Here is an improved handling of the dates and a more base R (well still using ggplot2...) solution:
library(tidyverse)
my.df <- neg.trans %>%
# Convert the row.names to a proper column so it can be the x-axis
rownames_to_column("Date") %>%
# Format the Date colum with parse_date, %Y is the symbol for year, %b for abbrev. months
mutate(Date = parse_date(Date, format = "%Y-%b")) %>%
# Transform the data from wide to long format
gather("type", "value", -Date)
ggplot(my.df, aes(Date, value, fill = type)) +
geom_col() +
scale_x_date(date_labels = "%Y-%b") # Take care of the correct date-labels
library(ggplot2)
# Convert the row.names to a proper column so it can be the x-axis
neg.trans$Date <- row.names(neg.trans)
# Columns which should be gathered into one
ids <- c("Fraud", "DeviceDeposit", "Usagefees", "SecurityDeposit")
# Transform the data from wide to long format
my.df <- reshape(neg.trans, idvar = "Date", varying = list(ids),
times = ids, v.names = "value", direction = "long")
row.names(my.df) <- NULL
# Add a day to each Date so we can transform it
my.df$Date <- paste0(my.df$Date, "-01")
# Format the Date colum with as.Date, %Y is for year, %b for abbrev. months, %d for day
my.df$Date <- as.Date(my.df$Date, format = "%Y-%b-%d")
ggplot(my.df, aes(Date, value, fill = time)) +
geom_col() +
scale_x_date(date_labels = "%Y-%b")
Descending odering
If you want to order your columns individually you can do the following (adapted from https://stackoverflow.com/a/53598064/5892059)
my.df <- my.df %>%
arrange(Date, type) %>%
mutate(type = factor(type)) %>%
arrange(Date, -value)
aux <- with(my.df, match(sort(unique(type)), type))

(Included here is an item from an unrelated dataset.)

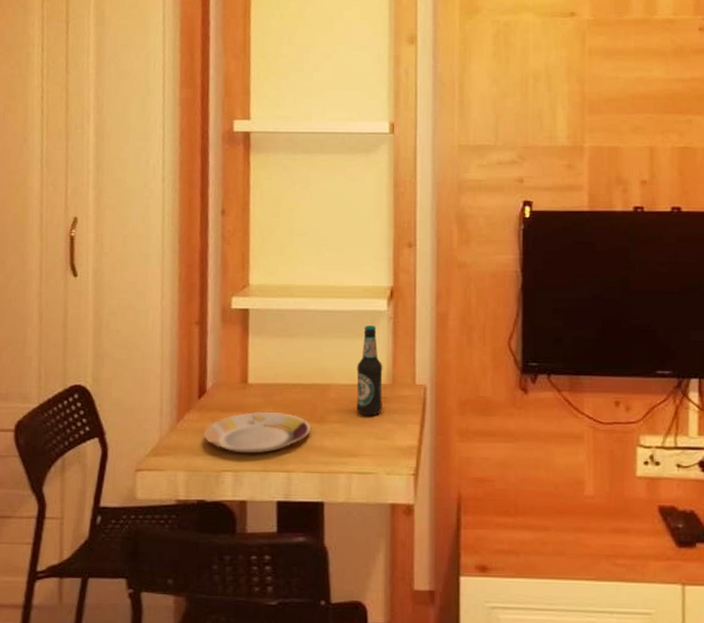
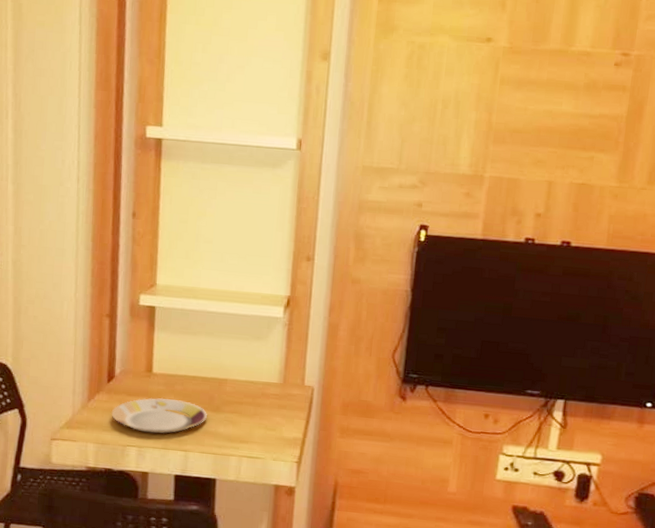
bottle: present [357,325,383,416] -> none [249,329,276,410]

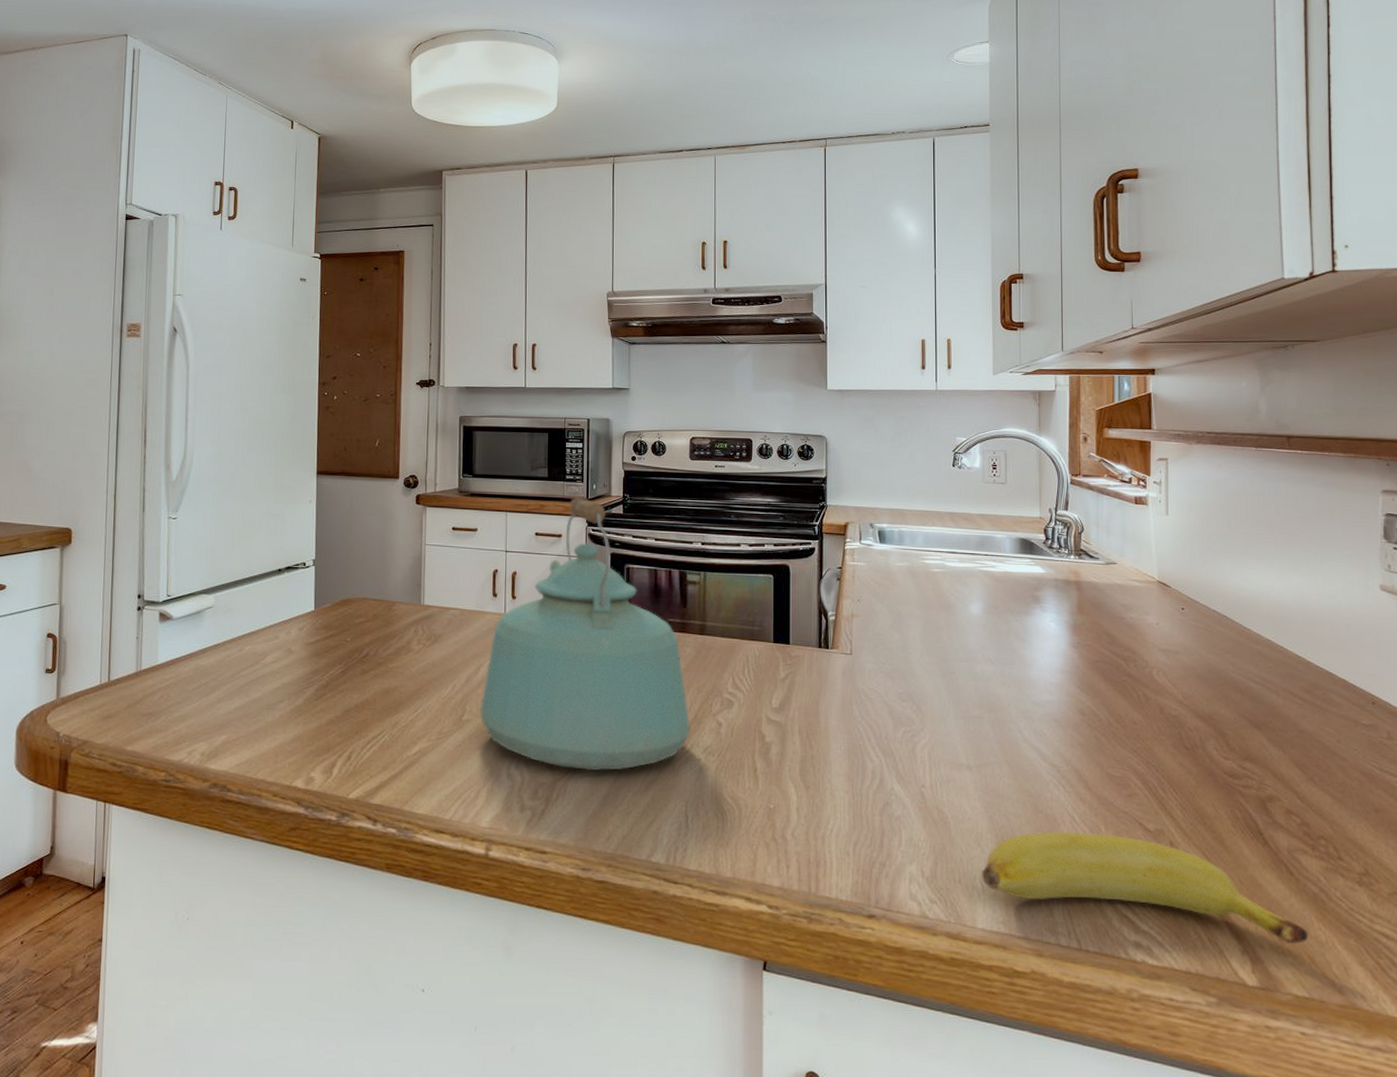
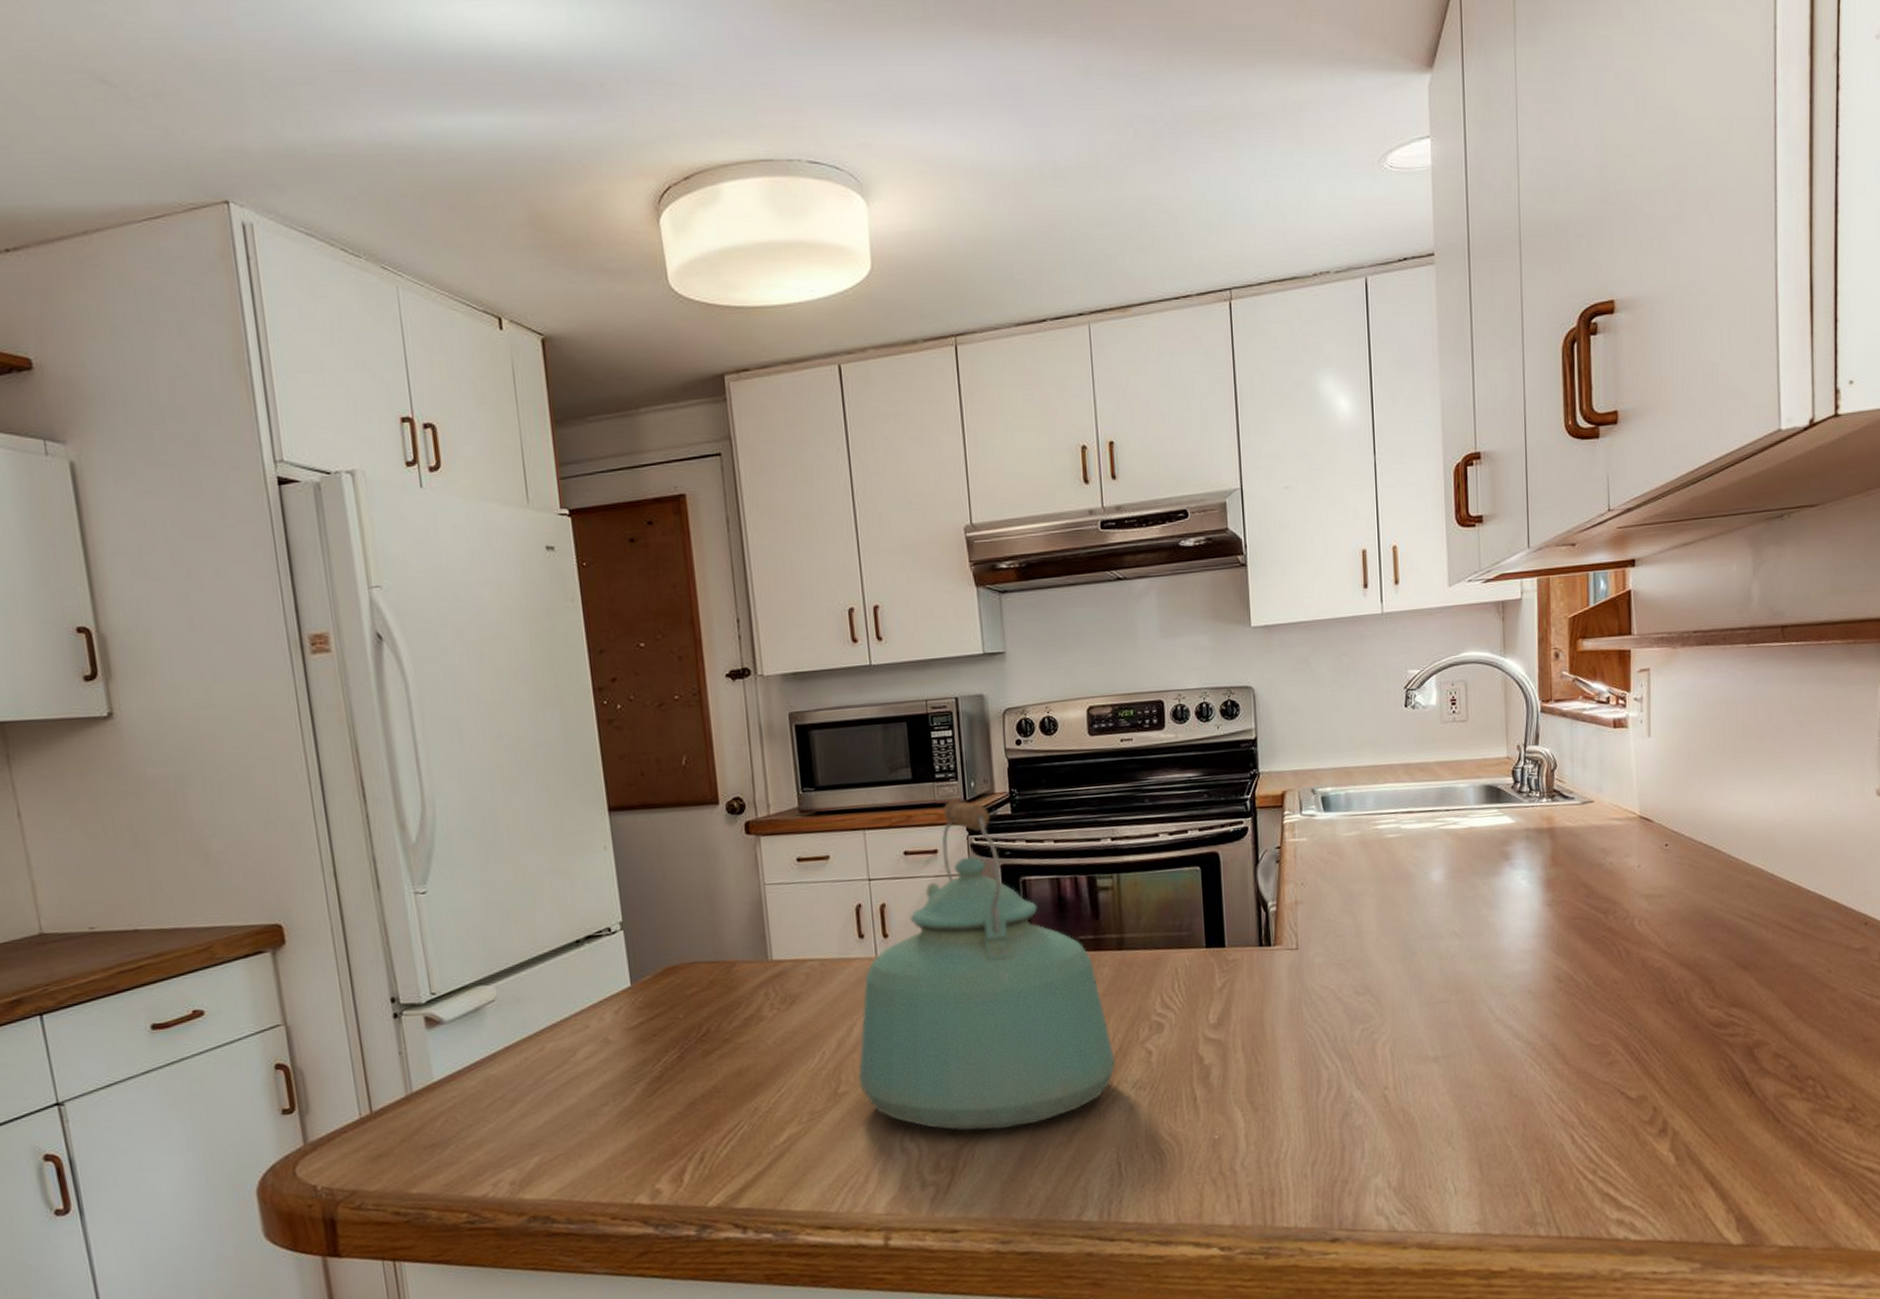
banana: present [982,831,1309,944] -> none [1454,1109,1795,1195]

ggplot(my.df, aes(Date, value, fill = interaction(-value, Date))) +
geom_col() +
scale_fill_manual(values = scales::hue_pal()(4)[my.df$type],
labels = with(my.df, type[aux]),
breaks = with(my.df, interaction(-value, Date)[aux])) +
scale_x_date(date_labels = "%Y-%b")
In my opinion that looks confusing.
This? Hopefully someone suggests an edit. The way I've handled the date is really not the best.
library(tidyverse)
df<-neg.trans %>%
mutate(Date=row.names(.),Day=rep(1,nrow(.)),Date=paste(Date,Day,sep="-0"))
df<-df %>%
mutate(Date=as.factor(Date))
levels(df$Date)<-c("2018-Oct-01","2018-Nov-01","2018-Dec-01","2019-Jan-01")
df%>%
gather("ID","Value",-Date,-Day) %>%
select(-Day) %>%
ggplot(aes(Date,Value,fill=ID)) + geom_col()
NOTE:
Months<-sapply(strsplit(as.character(df$Date),"-"),"[[",2)
Months<-recode(Months,"Dec"=12,"Nov"=11,"Oct"=10,"Jan"=1)
df %>%
mutate(Months=Months,Date=str_remove_all(df$Date,"-.*"),
Date=make_date(Date,Months,Day),Date=as.factor(Date)) %>%
gather("ID","Value",-Date,-Day,-Months) %>%
arrange(Date) %>%
select(-Day,-Months) %>%
ggplot(aes(Date,Value,fill=ID)) + geom_col()